Sitrascina ancora i difetti endemici. Anche in queste fasi conclusive, permangono i difetti di sempre: stadi semivuoti, formazioni largamente improvvisate, magari i turni successivi verranno presi un po' più sul serio, certo che finora gli schieramenti hanno proposto nomi sconosciuti ai più, in barba a tutte le dichiarazioni di vivo interesse per la seconda competizione italiana. Dopo che l'Inter aveva liquidato il Verona di quel simpaticone di Mandorlini, mercoledì a orario continuato. Ma la prima delle protagoniste in campo, quella Lazio che sembrava avere compito agevole ospitando un Siena con la nuova panchina, ha vissuto una sorta di incubo: per Petkovic, per la sua schiera ricca di seconde linee e soprattutto per i duemila coraggiosi sugli spalti dell'Olimpico. All'ultimo secondo del recupero, Ciani ha acciuffato la chance dei supplementari, dopo che un autogol aveva lanciato i toscani. Sofferenze anche nella mezz'ora aggiuntiva, grande occasione per Vergassola a pochi istanti dalla fine, ci sono voluti i rigori.
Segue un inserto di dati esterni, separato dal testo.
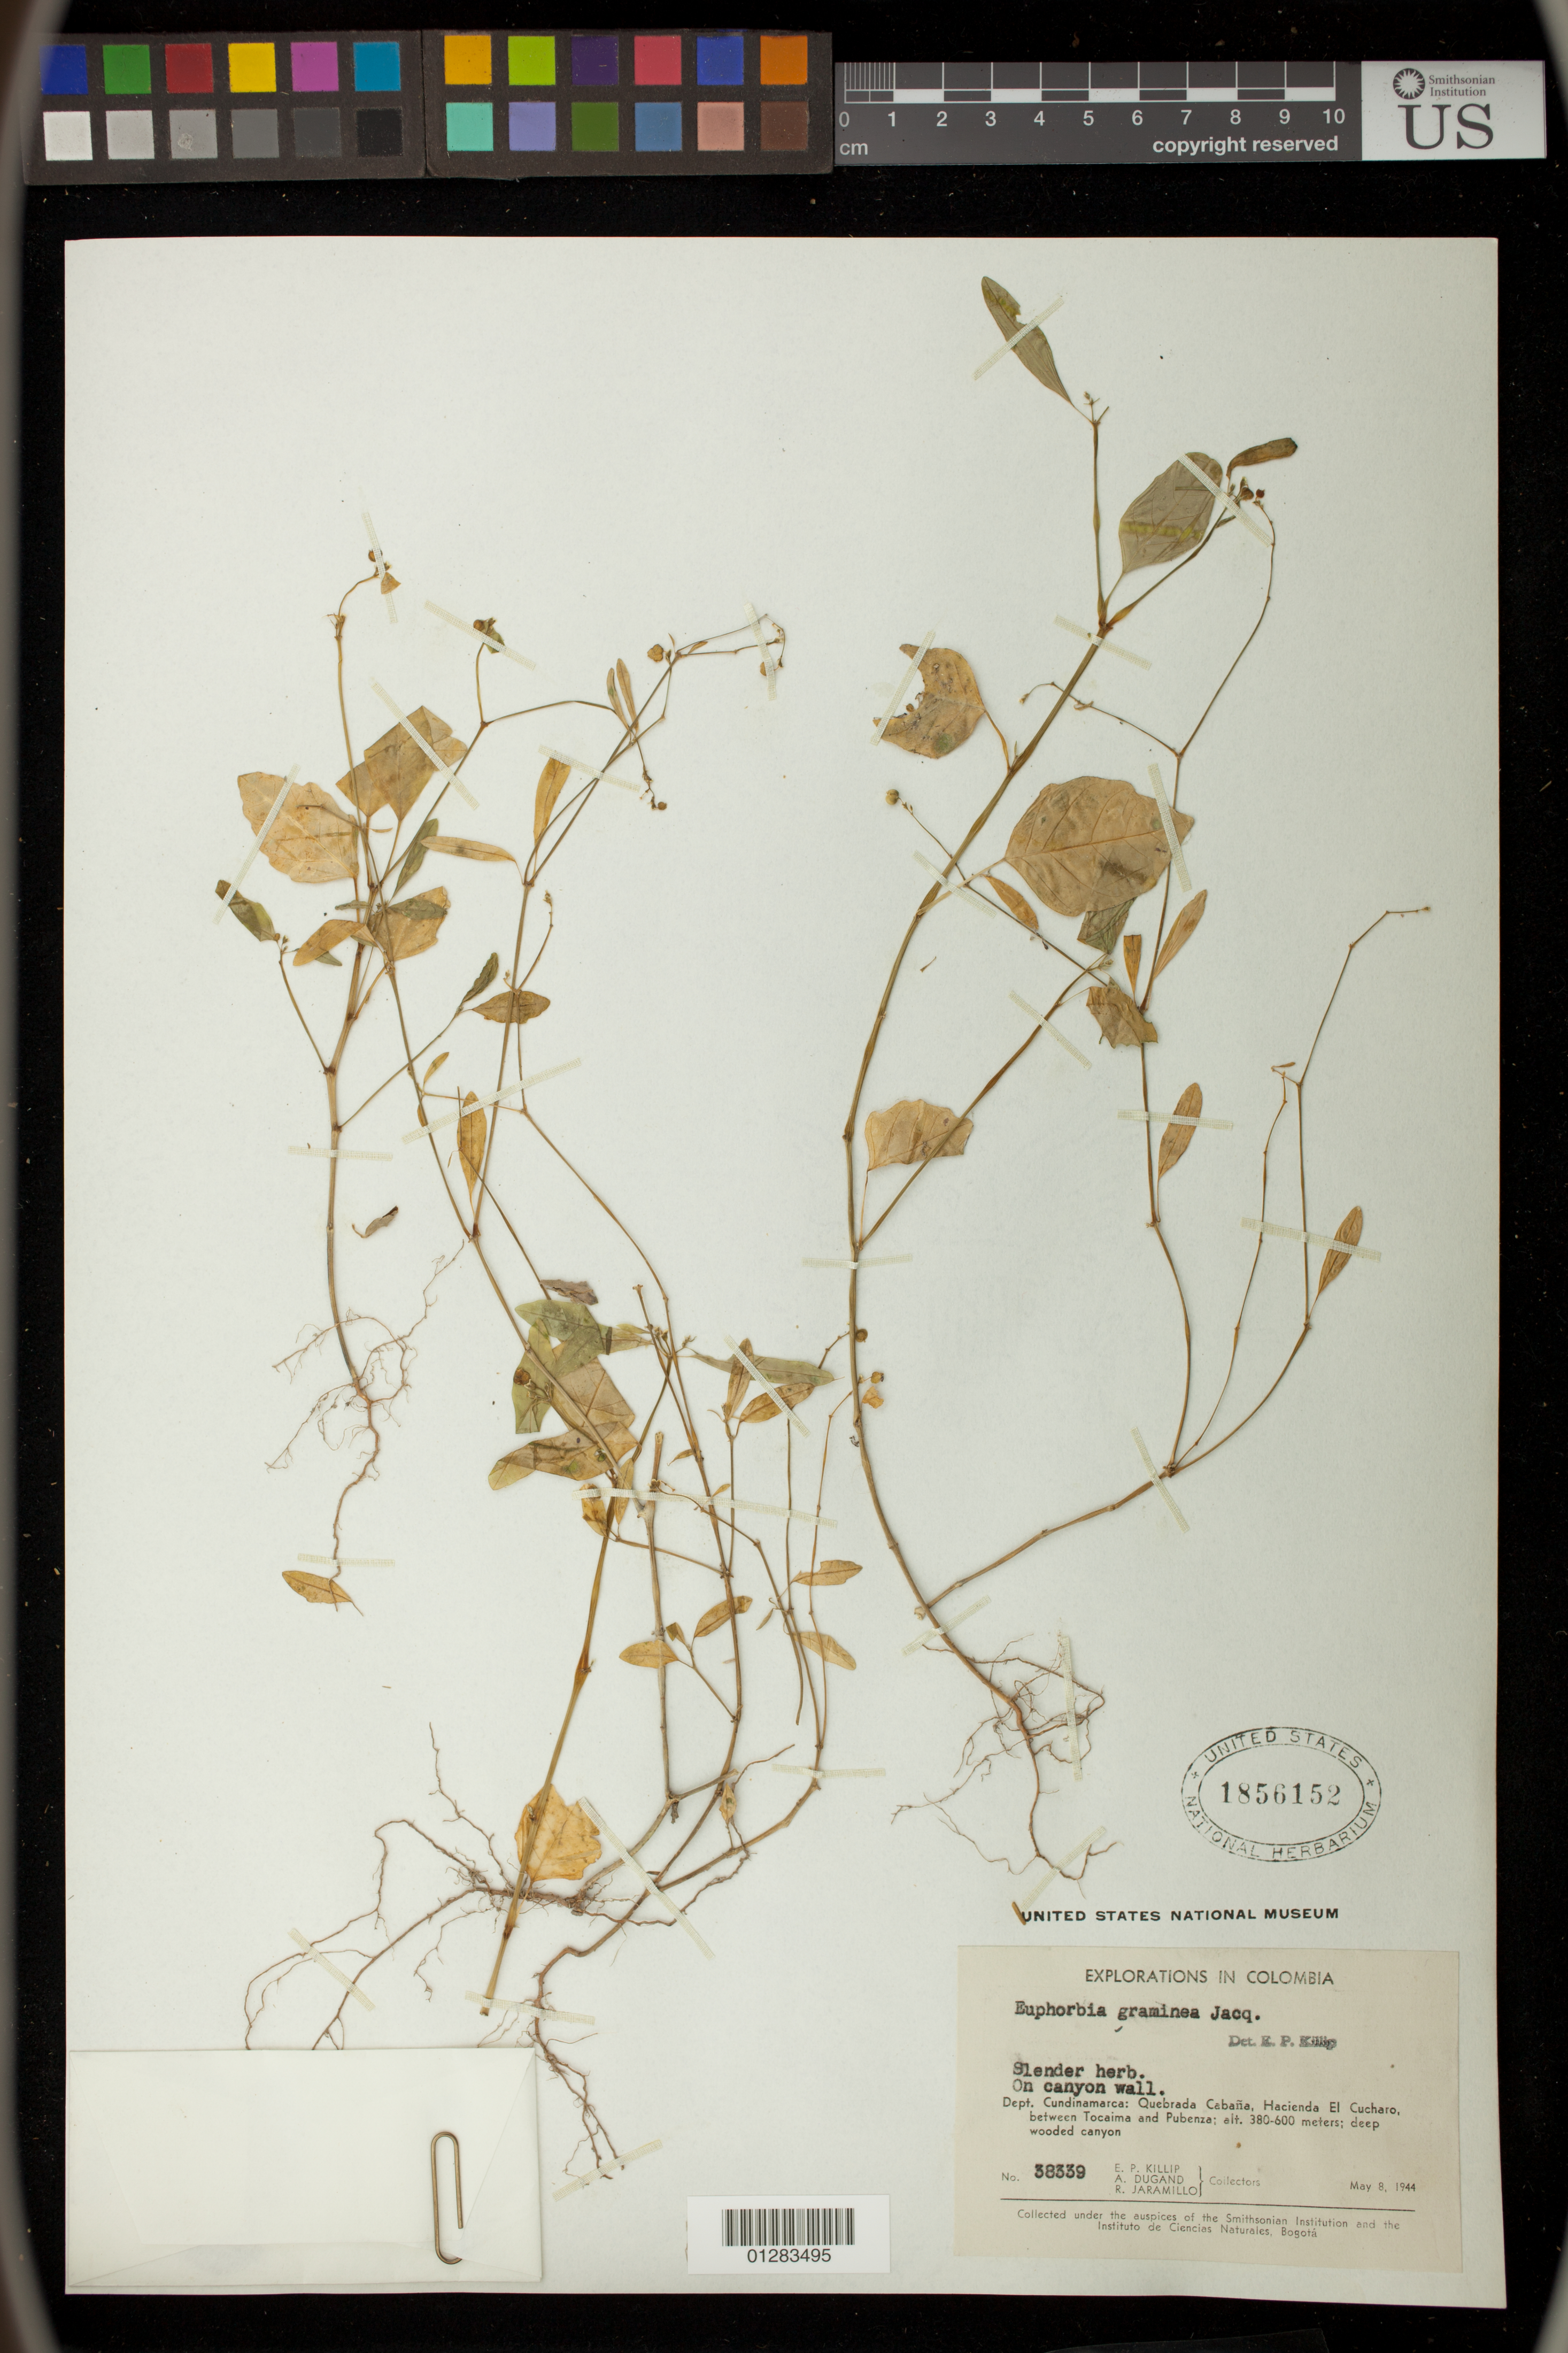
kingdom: Plantae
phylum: Tracheophyta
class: Magnoliopsida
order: Malpighiales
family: Euphorbiaceae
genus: Euphorbia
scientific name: Euphorbia graminea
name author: Jacq.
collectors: E. P. Killip, A. Dugand & R. Jaramillo M.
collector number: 38339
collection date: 1944-05-08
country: Colombia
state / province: Cundinamarca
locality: Quebrada Cabaña, Hacienda El Cucharo, between Tocaima and Pubenza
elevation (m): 380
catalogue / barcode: US 1856152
Nelle esecuzioni dagli undici metri, determinante la maggior esperienza dei laziali, che adesso troveranno il Catania, gara unica in casa, sulla strada di una semifinale che però riserverà la vincente tra Juventus e Milan, stavolta con un più umano scontro in due tempi, andata e ritorno. La Roma spera nel fattore campo che potrebbe sorreggerla nella sfida con la Fiorentina. Sempre che, per un regolamento folle, non si decida l'inversione di campo, perché la Lazio avrebbe la precedenza per l'Olimpico, basterebbe spostare la data per la gara della Roma, ma forse chiedere troppo alla logica perversa della Lega. Evitata la trasferta di Udine grazie al gol che Borja Valero ha siglato nel primo tempo. I friulani, che molto avevano sprecato, non sono riusciti a rimontare lo svantaggio e così si rinnoverà il duello tra Montella e Zeman, che aveva regalato gol e spettacolo nella recente sfida di campionato. A notte, nel tabellone arriva l'intruso, perché il secondo miracolo di Kone, dopo il capolavoro di campionato, regala i quarti agli scarti dispensa del Bologna, che per altro avevano creato grandi occasioni. Soltanto nel finale sfortunato il Napoli.